Wasting away: Earth day talks on climate change and global warming
Climate change and the impact of individuals is debated among students and staffers
April 19, 2021
Climate change has been a prevalent topic in everyone’s life. Whether it is protesting carbon dioxide emissions from corporations, fights at the dinner table or trying to disprove scientific studies, people have been affected by either living in fear of it or waiting for others to believe in their perspective. Certain individuals, like those in the Environmental Club, try to help out their community with small tasks, but is that enough?
Releasing a statement, the UN’s Deputy Secretary-General addressed the narrow time gap humans have to address climate change and the UN’s 2030 goals.
“We are the last people who can prevent catastrophe on the planet,” Amina J. Mohammed, UN Deputy Secretary-General, said. “We have no excuse for failure.”
The Intergovernmental Panel on Climate Change—1,300 independent scientific experts from across the globe—has concluded that there is a more than 95 percent probability that human activity has caused the rise of Earth’s temperatures over the past 50 years.

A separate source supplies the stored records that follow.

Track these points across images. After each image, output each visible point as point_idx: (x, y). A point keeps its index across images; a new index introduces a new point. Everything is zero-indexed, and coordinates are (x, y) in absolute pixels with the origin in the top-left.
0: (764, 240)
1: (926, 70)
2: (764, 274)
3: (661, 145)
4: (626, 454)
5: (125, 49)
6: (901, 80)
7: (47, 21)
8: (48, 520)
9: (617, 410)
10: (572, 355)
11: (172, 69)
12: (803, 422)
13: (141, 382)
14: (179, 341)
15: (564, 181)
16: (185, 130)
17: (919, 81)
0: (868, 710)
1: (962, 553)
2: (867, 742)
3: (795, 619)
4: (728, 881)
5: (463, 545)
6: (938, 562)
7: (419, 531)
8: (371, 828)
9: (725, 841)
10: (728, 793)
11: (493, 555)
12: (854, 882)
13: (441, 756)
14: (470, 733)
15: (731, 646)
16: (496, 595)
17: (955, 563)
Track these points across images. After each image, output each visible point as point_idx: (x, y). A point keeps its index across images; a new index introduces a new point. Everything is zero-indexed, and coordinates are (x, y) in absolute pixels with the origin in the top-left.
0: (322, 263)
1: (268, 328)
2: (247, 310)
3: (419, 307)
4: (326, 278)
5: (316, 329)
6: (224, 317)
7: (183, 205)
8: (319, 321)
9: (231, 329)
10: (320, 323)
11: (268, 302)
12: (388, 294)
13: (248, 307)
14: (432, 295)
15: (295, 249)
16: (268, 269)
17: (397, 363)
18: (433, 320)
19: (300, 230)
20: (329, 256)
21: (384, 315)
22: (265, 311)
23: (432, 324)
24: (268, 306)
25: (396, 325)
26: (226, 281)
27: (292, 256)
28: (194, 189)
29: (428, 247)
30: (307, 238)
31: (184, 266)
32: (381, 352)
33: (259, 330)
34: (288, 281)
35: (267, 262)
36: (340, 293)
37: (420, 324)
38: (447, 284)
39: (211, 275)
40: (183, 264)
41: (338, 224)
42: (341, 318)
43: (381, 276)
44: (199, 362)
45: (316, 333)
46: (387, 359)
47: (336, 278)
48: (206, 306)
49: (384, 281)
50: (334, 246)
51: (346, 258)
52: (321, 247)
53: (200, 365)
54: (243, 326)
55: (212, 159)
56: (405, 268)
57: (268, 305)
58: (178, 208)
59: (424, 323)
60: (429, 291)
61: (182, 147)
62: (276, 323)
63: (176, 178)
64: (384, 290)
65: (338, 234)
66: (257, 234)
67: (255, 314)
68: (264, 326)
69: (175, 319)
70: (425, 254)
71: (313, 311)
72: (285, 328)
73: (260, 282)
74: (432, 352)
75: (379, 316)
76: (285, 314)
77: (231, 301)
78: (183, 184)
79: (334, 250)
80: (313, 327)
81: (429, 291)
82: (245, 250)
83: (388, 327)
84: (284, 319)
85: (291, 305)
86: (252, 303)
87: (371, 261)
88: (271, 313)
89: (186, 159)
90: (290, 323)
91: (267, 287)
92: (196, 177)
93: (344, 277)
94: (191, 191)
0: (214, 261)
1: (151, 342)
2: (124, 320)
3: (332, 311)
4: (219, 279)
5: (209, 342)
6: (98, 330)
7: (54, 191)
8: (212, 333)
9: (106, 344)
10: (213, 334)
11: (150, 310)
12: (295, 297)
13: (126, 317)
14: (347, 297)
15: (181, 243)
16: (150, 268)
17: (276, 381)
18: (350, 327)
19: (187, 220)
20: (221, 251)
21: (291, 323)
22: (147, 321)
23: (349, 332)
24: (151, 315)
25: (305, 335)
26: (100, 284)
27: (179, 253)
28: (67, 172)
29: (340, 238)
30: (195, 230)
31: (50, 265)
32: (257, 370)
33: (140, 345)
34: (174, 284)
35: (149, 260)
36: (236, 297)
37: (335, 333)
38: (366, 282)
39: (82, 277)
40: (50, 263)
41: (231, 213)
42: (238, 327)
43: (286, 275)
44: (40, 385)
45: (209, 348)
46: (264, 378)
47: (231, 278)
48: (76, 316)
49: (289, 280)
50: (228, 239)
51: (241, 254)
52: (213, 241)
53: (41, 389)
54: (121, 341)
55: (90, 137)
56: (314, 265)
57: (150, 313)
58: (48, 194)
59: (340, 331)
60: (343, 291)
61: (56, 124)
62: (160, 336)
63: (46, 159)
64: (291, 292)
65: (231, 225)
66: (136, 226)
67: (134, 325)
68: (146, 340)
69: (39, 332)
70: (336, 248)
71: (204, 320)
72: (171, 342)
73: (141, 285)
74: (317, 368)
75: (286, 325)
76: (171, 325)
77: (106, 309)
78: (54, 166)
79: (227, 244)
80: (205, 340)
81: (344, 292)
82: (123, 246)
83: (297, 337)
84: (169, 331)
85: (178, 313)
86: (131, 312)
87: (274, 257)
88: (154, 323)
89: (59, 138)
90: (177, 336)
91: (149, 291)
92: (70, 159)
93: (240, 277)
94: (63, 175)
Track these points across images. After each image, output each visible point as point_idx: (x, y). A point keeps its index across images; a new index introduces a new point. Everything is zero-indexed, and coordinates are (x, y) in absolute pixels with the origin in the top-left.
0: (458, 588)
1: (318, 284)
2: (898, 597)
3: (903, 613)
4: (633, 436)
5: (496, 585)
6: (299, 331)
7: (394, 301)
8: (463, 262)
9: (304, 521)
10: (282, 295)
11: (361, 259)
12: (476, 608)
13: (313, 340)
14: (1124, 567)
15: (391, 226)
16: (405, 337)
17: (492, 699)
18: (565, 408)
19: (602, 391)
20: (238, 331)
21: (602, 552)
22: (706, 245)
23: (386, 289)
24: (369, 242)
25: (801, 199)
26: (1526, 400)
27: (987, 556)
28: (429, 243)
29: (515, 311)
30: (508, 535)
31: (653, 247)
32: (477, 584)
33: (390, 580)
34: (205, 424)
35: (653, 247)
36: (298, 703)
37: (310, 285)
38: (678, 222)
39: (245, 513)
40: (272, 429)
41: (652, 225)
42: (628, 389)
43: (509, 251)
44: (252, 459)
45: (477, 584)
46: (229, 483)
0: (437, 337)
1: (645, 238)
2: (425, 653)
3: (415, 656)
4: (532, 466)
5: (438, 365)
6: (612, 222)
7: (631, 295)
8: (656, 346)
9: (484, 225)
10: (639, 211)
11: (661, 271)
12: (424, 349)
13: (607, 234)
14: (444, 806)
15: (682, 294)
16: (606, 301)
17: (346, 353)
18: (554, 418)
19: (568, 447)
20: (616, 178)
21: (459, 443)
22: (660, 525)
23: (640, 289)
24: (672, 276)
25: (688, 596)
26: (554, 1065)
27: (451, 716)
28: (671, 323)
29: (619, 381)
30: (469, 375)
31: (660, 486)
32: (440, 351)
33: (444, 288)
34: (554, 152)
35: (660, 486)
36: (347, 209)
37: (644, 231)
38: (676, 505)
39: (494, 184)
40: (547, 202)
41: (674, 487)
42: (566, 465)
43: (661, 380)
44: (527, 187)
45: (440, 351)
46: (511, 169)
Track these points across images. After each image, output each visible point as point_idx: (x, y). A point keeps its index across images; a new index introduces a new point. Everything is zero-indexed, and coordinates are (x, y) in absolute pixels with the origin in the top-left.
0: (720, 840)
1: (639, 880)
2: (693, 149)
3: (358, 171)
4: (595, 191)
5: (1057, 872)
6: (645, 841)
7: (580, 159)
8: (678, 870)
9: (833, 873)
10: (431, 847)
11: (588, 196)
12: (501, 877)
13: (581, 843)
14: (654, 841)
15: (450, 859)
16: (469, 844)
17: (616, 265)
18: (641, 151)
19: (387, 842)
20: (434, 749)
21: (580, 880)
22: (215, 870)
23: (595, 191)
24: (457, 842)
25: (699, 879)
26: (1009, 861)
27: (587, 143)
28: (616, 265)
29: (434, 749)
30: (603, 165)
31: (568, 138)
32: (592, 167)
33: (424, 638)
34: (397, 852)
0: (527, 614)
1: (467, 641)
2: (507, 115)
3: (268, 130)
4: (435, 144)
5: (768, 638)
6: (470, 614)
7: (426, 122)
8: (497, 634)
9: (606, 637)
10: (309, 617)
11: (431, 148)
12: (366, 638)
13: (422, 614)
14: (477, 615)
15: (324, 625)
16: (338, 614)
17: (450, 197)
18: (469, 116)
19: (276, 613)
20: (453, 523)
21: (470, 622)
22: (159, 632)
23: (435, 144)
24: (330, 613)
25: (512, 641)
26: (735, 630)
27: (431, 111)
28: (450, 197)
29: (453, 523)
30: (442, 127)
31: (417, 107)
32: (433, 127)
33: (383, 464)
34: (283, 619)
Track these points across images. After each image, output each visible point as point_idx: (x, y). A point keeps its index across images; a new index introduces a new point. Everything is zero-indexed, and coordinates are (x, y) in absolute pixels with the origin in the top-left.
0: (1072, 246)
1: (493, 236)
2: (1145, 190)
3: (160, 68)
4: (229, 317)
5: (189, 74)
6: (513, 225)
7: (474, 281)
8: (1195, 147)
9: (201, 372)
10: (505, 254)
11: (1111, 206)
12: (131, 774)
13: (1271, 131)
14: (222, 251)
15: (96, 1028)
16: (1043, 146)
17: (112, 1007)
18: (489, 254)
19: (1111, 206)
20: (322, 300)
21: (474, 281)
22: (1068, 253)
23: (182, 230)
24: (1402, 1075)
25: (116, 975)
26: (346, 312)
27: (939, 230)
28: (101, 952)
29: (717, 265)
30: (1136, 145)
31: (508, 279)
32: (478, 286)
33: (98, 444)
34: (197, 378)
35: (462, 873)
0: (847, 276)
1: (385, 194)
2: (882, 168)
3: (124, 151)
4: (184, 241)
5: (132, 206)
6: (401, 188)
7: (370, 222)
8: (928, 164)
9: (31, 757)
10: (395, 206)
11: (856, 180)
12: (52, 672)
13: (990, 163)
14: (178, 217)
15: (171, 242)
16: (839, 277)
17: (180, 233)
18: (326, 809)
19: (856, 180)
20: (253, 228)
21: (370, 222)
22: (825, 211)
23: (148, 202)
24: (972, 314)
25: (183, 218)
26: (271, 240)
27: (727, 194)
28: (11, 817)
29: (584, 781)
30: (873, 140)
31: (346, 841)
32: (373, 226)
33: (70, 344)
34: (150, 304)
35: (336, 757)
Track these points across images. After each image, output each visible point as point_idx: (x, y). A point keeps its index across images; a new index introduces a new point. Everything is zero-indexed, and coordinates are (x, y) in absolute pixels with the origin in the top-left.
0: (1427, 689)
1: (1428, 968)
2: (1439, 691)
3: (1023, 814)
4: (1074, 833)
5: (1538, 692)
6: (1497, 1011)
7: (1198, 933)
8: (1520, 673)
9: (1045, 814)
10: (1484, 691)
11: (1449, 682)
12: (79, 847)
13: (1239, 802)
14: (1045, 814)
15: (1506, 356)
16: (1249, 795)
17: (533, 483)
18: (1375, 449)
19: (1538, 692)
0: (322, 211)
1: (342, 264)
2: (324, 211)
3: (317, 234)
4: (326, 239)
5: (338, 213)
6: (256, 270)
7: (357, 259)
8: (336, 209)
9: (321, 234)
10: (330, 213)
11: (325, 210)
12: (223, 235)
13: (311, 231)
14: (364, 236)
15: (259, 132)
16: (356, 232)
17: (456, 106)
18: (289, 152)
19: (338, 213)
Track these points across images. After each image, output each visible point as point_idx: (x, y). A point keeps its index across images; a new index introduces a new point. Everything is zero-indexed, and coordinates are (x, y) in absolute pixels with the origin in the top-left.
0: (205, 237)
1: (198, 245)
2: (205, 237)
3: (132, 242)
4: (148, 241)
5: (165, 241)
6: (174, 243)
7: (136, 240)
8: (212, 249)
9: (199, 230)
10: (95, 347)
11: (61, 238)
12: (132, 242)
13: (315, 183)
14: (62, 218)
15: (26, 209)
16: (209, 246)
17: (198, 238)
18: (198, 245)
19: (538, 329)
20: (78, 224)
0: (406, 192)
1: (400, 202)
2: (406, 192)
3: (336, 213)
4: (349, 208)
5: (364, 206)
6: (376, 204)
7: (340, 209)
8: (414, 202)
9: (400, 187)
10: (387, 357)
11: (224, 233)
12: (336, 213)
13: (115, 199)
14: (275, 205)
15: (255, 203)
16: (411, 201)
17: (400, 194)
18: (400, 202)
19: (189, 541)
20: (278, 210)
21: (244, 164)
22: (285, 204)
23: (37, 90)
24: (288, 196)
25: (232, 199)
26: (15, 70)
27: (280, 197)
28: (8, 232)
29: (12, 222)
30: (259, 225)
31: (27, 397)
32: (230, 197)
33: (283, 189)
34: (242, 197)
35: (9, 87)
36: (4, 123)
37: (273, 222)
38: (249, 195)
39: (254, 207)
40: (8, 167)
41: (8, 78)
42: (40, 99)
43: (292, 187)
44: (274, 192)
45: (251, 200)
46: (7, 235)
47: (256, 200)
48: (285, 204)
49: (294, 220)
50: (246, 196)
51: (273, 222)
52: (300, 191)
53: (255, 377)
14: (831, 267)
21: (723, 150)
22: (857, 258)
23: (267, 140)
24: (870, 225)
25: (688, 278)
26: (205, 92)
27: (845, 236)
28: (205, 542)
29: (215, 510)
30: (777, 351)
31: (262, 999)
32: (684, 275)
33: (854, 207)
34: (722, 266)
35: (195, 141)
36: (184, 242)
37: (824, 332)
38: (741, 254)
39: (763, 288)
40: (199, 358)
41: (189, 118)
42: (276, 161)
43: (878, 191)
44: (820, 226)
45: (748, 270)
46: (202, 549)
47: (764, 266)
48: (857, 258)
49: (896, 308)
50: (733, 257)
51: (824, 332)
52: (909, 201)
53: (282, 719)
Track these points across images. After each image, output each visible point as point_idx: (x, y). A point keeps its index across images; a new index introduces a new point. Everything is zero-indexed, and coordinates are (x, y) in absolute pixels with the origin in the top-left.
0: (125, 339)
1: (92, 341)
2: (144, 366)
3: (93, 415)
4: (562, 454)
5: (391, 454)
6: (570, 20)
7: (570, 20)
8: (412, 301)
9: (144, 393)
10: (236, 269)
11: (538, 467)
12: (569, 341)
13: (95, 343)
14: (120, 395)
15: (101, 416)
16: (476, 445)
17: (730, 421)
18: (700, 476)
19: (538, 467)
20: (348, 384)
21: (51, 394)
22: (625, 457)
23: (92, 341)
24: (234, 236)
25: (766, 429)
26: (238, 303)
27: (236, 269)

Yet, skeptics dispute this stating it is the natural cycle.
“I believe that the climate is changing, I just don’t believe that we’re causing it,” Mr. Larry Hautzinger, science teacher, said. “We have gone through six different ice ages and we are coming out of an ice age now, so we are expecting to get warmer and eventually we’ll go cold again. (I believe that) money determines where research goes and researchers have to find their research—they tend to find what their funders like. Right now that is funding towards global warming.”
Despite skeptics, most scientists cannot find reasons for the increased temperatures that do not follow back to humans. Neither solar nor volcanic activity can explain the dramatic change, although it is the force that typically brings the Earth in and out of ice ages. In response, many people are looking toward sustainable living options—buying organic products, reducing gasoline usage, and cutting down on unnecessary purchases. However, is individual activity that important to decreasing carbon emissions? The top 15 U.S. food and beverage companies alone created nearly 630 million metric tons of greenhouse gases every year—more than what Australia produces. While people are responsible for purchasing the products, those with difficult financial situations cannot afford more expensive, yet environmentally friendly alternatives.
“While individuals and companies share responsibility for our societal impact on the Earth, I would argue if we want to see substantial change, that has to be on corporations and their actions,” Ms. Hannah Fus, Environmental Club sponsor, said. “It’s important to remember that we as individuals can have some influence over corporations—be aware of the companies you support and their stance on the environment when choosing where to buy.”
The Environmental Club leadership board released a message to the Crier discussing their concerns on climate change.
“Climate change is viewed as ‘impossible’ to combat in millions of eyes, and it discourages many people,” the Environmental Club leadership board said. “It is less about whether people are doing enough and more about whether enough people are doing anything. All it takes is a simple habit, then it could grow into more consciousness about what you are doing—it takes as many people as possible.”